Khurshid, who is currently on an official visit here, said that the security and stability in the Arabian Peninsula is closely linked to the security in South Asia.
Official sources said that counter-terrorism cooperation and security are "one of the major areas" of cooperation that has grown since 2006.
According to sources in security agencies, despite some people feeling otherwise, Saudi Arabia is equally concerned about the rise of extremism and terrorism.
The relations between India and Saudi Arabia, which has a very close ties with Pakistan, has seen an upswing in areas of trade, economy, political exchange and security.
Last year, the Saudi government had helped India apprehend two key terror suspects, including Zabiuddin Ansari alias Abu Jundal.
Jundal, who had traveled to Saudi Arabia on a Pakistani passport, is alleged to be one of the handlers who was present in the control room in Pakistan when the terror attack was being carried out in 2008.
Saudi authorities had also detained and deported a suspected founding member of the Indian Mujahideen terrorist group, Fasih Mehmood, for the 2010 bomb blast in Bangalore.
Sources said the counter-terrorism cooperation has seen a steady rise in the last eight years with regular exchange of information and meetings with both internal and external security agencies of both countries.
Sources said one of the major turning point was the visit of Saudi King Abdullah to New Delhi in January 2006.
The 'Delhi Declaration' that was signed between the two countries during the visit stressed that terrorism was a 'scourge" that "the governments would closely and actively cooperate" to fight it and other transitional crimes like money laundering, drugs and arms trade among others.
Even the 'Riyadh Declaration' signed in 2010 during Prime Minister Manmohan Singh's visit to the country emphasised on cooperation in exchange of information on terrorism.
Following a string of attacks in 2003 and 2004 in the country, late Crown Prince Nayef directed the Kingdom's campaign against al-Qaeda.

Collected data
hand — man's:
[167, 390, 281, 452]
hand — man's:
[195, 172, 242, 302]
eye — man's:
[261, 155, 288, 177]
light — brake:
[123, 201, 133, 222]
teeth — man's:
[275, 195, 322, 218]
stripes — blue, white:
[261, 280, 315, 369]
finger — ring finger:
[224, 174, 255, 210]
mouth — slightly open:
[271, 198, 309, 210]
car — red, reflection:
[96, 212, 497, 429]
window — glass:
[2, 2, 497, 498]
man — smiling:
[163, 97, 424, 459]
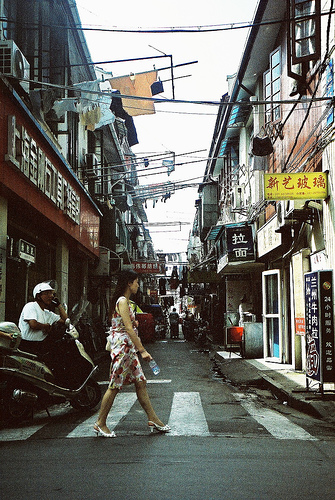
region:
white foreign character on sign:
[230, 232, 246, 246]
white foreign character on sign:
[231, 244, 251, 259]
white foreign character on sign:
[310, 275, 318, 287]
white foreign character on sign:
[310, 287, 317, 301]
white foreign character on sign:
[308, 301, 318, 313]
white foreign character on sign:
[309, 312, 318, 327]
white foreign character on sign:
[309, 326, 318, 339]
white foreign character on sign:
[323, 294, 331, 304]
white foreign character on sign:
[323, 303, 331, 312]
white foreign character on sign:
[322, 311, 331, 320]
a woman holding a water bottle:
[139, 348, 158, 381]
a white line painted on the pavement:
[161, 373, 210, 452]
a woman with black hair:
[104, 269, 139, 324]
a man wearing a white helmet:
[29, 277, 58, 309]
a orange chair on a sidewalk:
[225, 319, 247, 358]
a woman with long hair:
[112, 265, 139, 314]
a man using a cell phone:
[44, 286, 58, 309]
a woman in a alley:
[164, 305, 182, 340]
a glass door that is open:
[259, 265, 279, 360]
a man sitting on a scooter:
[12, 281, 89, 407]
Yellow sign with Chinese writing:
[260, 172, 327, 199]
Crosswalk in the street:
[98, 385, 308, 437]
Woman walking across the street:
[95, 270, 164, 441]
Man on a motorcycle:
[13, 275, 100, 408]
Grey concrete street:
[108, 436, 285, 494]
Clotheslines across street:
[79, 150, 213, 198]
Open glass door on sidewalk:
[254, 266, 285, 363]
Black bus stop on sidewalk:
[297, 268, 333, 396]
==
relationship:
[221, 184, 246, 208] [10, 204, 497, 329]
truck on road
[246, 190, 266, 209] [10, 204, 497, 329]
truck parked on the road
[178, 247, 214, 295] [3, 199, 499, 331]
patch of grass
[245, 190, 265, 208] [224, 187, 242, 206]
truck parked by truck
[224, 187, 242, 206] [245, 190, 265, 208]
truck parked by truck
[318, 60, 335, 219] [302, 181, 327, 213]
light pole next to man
---
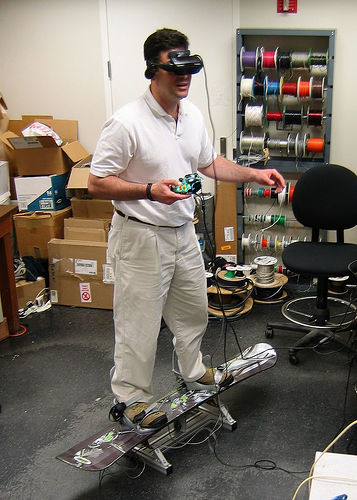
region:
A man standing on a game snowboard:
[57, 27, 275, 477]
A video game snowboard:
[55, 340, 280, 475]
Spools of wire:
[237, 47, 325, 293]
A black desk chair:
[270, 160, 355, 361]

## Work request 1
Please decide whether each statement agrees with the passage on India–Saudi security cooperation above, answering yes or no and quoting the deciding words. (a) Jundal traveled to Saudi Arabia on an Indian passport. (b) The Riyadh Declaration was signed in 2010 during Manmohan Singh's visit. (c) King Abdullah visited New Delhi in January 2006.
## Work request 2
Proceed with the passage on India–Saudi security cooperation, picking up right after its final sentence.

## Output 1
(a) No: "Jundal, who had traveled to Saudi Arabia on a Pakistani passport"
(b) Yes: "Even the 'Riyadh Declaration' signed in 2010 during Prime Minister Manmohan Singh's visit to the country"
(c) Yes: "the visit of Saudi King Abdullah to New Delhi in January 2006"

## Output 2
As per Wikileaks Cables, former US Secretary of State Hillary Clinton had identified Saudi as world's largest source of funds for Islamist militant groups such as the Afghan Taliban and Pakistan-based Lashkar-e-Tayiba.
"More needs to be done since Saudi Arabia remains a critical financial support base for al-Qaeda, the Taliban, LeT and other terrorists groups," said a secret December 2009 paper signed by the US secretary of state.
According to sources, Pakistani terrorist groups and agencies have often in the past focused on worker class in Saudi for recruiting and then giving training to be used for terror activities.
Sources also said a major part of funds is raised by terror groups from Saudi Arabia through their frontal groups that claim to be involved in social work. And this where the security agencies of both country are working together.
"Not only are there now regular exchange of information, agencies are working together to choke the financial support chain also," a source said.
Asked why there has been a fast-paced positive relationship that Saudi Arabia has with India on anti-terror issues, a source said, "A lot has to (do) with the internal dynamics of the country as well as geo-politics. Apart from Pakistan, everyone else seems to be on the same page."
Khurshid, who has already met Crown Prince Salman bin Abdulaziz, who is also the Defence Minister, will be meeting with the Interior Minister later in the day.